Figure 6. STAT3 regulated FOXO1 expression is responsible for
C26 CM-induced myotube atrophy.
(a) Western blot analysis of FOXO1 expression in skeletal
muscle from C26 cachectic mice and C2C12 myotubes with or without 17DMAG
treatment. (b) Representative Western blot assay of the FOXO1
expression after knocking down STAT3 by siRNA. (c)Representative immunofluorescence microscopy images showing the
subcellular localization of FOXO1 in C2C12. (d) Schematic
structure of the FoxO1 promoter region (NCBI Reference Sequence:
NC_000069.5 for FoxO1). The transcription start site (TSS) is denoted
by a black arrow. (e-f) Chromatin immunoprecipitation (CHIP)

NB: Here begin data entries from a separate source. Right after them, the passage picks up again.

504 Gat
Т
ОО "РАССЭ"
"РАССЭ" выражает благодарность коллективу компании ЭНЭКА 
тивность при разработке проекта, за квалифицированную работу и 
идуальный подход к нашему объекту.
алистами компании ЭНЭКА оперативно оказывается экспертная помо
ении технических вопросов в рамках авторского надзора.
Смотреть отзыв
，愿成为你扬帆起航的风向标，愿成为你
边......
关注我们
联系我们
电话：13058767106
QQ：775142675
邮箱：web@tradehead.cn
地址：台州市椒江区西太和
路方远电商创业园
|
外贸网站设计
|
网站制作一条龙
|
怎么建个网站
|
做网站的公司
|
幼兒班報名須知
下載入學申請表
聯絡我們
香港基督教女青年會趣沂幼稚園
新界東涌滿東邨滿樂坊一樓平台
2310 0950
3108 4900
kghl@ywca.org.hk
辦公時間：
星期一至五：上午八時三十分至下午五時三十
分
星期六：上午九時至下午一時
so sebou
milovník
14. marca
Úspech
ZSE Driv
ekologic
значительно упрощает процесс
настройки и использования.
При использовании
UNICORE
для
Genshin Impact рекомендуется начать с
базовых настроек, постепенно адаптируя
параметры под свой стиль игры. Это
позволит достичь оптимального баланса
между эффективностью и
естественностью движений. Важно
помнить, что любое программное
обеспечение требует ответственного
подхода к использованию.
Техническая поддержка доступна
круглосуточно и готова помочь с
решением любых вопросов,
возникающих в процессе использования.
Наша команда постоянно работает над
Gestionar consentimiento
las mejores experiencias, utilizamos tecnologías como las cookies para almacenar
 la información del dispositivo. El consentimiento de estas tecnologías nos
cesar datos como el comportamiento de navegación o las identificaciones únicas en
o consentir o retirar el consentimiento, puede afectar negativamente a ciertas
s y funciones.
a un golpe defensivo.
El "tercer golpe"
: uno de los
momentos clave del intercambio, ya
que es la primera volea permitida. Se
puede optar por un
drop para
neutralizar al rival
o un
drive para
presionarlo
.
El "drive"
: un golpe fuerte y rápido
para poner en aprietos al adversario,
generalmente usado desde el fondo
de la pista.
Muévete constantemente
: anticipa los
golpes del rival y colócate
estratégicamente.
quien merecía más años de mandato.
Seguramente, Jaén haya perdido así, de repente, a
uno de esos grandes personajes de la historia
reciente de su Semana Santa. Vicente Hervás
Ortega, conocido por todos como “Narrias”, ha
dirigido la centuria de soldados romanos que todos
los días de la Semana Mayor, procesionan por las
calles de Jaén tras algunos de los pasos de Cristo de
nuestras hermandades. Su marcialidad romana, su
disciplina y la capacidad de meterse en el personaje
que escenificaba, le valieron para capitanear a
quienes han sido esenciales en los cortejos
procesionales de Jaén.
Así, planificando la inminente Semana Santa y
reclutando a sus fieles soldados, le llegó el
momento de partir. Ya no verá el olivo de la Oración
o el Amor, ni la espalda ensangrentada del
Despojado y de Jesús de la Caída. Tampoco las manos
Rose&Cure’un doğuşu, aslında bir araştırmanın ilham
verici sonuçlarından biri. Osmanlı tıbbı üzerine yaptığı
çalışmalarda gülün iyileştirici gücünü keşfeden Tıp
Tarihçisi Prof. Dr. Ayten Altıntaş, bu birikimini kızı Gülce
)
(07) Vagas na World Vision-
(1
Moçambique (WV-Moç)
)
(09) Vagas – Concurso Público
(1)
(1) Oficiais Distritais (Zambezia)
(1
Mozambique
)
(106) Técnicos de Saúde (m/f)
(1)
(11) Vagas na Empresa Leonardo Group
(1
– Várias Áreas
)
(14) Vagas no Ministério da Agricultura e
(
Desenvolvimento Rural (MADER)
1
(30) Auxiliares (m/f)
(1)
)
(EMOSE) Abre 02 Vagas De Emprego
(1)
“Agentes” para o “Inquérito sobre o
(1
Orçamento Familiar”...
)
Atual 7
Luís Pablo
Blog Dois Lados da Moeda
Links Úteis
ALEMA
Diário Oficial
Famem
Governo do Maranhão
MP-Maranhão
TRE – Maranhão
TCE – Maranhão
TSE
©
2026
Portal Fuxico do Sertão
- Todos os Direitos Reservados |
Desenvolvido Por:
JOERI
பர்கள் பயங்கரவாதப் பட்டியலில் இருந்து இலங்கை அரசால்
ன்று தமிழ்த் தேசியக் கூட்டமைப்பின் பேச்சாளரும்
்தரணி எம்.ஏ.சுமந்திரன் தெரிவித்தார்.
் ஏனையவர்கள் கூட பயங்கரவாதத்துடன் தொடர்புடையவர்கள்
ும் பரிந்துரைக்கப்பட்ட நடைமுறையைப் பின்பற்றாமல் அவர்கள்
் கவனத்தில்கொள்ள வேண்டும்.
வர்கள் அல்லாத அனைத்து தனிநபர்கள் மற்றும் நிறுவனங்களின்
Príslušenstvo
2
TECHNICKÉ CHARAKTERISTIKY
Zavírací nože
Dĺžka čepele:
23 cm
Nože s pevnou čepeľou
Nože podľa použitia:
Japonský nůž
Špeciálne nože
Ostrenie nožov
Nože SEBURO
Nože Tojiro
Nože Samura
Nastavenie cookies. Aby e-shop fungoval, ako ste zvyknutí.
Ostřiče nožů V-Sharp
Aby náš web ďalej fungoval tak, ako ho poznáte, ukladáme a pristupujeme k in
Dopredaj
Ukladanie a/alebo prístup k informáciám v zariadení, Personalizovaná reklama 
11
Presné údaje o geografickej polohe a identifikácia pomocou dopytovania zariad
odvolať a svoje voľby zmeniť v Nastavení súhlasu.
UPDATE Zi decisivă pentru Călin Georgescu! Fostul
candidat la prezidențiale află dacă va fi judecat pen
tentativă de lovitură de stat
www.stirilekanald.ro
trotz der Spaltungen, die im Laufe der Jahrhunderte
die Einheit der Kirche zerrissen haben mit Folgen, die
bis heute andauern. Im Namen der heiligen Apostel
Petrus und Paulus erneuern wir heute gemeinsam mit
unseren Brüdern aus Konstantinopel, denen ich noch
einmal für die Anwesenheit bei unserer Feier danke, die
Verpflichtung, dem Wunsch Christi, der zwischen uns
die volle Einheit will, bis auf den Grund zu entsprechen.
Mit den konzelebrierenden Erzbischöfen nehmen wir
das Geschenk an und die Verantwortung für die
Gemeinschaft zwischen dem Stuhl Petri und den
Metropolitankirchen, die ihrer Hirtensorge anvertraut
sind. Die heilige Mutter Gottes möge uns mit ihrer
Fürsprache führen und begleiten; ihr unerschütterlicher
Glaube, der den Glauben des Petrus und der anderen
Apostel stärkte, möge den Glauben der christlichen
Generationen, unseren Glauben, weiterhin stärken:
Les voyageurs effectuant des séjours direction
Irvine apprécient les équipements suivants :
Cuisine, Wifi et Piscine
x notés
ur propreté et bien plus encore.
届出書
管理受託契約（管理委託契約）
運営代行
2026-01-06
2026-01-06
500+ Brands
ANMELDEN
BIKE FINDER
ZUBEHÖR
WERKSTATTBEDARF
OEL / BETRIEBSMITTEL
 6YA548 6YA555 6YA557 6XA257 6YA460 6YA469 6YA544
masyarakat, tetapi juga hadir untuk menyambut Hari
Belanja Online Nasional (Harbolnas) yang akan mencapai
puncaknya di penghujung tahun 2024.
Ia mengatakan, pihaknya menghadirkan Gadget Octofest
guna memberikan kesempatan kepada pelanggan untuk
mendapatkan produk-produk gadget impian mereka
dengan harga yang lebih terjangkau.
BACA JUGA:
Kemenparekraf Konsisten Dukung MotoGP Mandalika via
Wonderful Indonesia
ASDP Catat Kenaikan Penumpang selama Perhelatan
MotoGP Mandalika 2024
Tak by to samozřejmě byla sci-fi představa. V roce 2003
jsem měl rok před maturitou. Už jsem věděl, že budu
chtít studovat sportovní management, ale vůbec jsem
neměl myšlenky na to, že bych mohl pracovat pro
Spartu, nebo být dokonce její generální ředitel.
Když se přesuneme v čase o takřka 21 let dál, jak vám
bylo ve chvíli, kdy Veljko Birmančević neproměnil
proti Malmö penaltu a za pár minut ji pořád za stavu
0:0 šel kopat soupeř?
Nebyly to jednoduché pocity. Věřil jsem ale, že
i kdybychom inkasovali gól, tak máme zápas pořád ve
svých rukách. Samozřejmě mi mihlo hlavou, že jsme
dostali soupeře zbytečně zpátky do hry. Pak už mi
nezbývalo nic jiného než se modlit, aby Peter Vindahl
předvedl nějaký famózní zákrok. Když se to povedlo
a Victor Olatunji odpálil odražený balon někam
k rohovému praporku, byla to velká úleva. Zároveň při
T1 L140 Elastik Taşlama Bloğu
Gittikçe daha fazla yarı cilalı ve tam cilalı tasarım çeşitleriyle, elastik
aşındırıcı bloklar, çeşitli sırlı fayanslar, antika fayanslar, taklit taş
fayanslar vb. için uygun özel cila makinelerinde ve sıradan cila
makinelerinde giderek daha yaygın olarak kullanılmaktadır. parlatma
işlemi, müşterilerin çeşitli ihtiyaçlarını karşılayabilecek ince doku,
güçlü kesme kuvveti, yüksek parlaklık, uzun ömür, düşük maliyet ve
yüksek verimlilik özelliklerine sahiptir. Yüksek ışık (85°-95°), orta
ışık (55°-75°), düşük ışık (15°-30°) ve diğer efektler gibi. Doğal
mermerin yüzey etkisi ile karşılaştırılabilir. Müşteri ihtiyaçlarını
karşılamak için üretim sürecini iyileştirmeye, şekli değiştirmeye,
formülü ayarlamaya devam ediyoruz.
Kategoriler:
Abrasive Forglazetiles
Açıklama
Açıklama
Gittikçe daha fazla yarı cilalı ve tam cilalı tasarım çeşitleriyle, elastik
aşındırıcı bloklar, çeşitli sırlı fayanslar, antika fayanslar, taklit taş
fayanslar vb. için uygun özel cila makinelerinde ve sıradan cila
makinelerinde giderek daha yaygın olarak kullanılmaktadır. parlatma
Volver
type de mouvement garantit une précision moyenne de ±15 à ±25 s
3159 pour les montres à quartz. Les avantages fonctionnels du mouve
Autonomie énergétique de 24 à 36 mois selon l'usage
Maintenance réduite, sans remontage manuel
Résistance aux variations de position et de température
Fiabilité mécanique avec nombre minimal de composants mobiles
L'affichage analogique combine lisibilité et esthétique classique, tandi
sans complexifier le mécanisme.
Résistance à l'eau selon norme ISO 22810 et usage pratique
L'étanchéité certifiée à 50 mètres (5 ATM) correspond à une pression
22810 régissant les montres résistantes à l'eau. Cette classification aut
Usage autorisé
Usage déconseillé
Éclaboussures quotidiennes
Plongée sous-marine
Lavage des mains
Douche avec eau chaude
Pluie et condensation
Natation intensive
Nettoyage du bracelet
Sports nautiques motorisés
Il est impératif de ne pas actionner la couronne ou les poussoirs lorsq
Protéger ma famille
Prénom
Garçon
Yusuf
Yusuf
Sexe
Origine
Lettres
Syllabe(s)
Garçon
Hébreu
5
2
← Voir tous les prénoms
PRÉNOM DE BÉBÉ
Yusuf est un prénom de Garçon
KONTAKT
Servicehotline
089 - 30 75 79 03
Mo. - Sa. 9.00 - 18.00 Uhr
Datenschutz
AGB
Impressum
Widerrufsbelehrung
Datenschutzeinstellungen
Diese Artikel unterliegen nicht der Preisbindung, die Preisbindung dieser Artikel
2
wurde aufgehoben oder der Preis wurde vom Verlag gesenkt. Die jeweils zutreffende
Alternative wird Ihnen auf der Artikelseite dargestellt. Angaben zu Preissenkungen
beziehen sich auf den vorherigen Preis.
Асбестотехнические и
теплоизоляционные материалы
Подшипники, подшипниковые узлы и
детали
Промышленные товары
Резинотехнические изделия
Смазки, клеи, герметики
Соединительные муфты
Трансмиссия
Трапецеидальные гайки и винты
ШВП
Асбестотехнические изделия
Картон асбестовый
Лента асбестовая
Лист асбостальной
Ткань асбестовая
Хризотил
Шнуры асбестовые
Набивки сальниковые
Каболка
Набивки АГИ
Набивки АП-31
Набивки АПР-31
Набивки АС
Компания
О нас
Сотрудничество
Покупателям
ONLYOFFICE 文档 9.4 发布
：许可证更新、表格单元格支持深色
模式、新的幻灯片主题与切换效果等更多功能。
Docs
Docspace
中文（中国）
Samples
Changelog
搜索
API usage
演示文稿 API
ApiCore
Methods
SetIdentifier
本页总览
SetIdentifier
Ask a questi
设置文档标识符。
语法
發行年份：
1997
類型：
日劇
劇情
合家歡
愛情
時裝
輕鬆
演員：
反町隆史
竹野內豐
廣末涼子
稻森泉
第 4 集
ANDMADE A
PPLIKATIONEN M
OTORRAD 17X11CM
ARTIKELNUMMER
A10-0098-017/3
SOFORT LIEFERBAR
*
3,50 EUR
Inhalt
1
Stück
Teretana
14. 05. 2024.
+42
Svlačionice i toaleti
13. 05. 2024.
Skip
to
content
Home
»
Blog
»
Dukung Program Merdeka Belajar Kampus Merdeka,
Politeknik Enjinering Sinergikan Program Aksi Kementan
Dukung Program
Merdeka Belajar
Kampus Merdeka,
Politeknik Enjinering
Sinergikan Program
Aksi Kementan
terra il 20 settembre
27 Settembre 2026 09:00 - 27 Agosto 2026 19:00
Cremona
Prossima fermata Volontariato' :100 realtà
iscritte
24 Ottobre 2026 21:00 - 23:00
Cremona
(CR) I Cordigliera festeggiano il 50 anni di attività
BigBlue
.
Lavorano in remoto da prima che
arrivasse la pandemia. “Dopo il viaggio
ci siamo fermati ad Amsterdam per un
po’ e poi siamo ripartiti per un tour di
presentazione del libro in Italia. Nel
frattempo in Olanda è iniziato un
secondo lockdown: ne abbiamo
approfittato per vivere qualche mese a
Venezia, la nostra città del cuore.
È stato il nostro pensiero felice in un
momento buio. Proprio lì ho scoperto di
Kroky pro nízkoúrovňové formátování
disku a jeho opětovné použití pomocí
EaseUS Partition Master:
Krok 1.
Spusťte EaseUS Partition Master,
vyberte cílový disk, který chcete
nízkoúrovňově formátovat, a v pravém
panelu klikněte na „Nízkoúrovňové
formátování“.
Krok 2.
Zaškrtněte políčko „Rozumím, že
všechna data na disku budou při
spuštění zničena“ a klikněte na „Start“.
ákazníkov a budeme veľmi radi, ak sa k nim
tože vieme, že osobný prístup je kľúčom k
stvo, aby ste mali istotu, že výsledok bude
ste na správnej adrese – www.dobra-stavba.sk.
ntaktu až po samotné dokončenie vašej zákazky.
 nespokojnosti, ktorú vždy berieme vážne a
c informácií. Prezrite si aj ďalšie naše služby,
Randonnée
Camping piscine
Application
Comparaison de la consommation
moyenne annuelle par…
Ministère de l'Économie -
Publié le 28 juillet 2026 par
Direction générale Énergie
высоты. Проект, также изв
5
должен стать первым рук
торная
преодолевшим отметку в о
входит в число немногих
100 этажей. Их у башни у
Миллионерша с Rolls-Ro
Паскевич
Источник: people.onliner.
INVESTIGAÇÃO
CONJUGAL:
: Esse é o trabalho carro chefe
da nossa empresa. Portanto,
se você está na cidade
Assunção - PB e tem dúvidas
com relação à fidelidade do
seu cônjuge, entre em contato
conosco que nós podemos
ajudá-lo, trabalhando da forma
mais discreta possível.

analysis was performed with C2C12, and STAT3 binding to the FoxO1
promoter region was analyzed. Cell lysates were immunoprecipitated with
anti-STAT3 Ab or control IgG. Immunoprecipitated and input DNA was
analyzed by semi-quantitative PCR (e) or qPCR (f)using primers corresponding to FoxO1 promoter sites. (g)Representative Western blot assay of FOXO1, p-FOXO1, and atrophy genes
expression in C2C12 myotube co-transfected with FOXO1 siRNA and STAT3-C
recombinant plasmid. (h) Representative Western blot of FOXO1,
p-FOXO1, and atrophy genes expression in C2C12 myotube transfected with
or without mutated forms (constitutive activated) of STAT3
overexpression plasmid (Stat3-C) and treated with or without 17DMAG.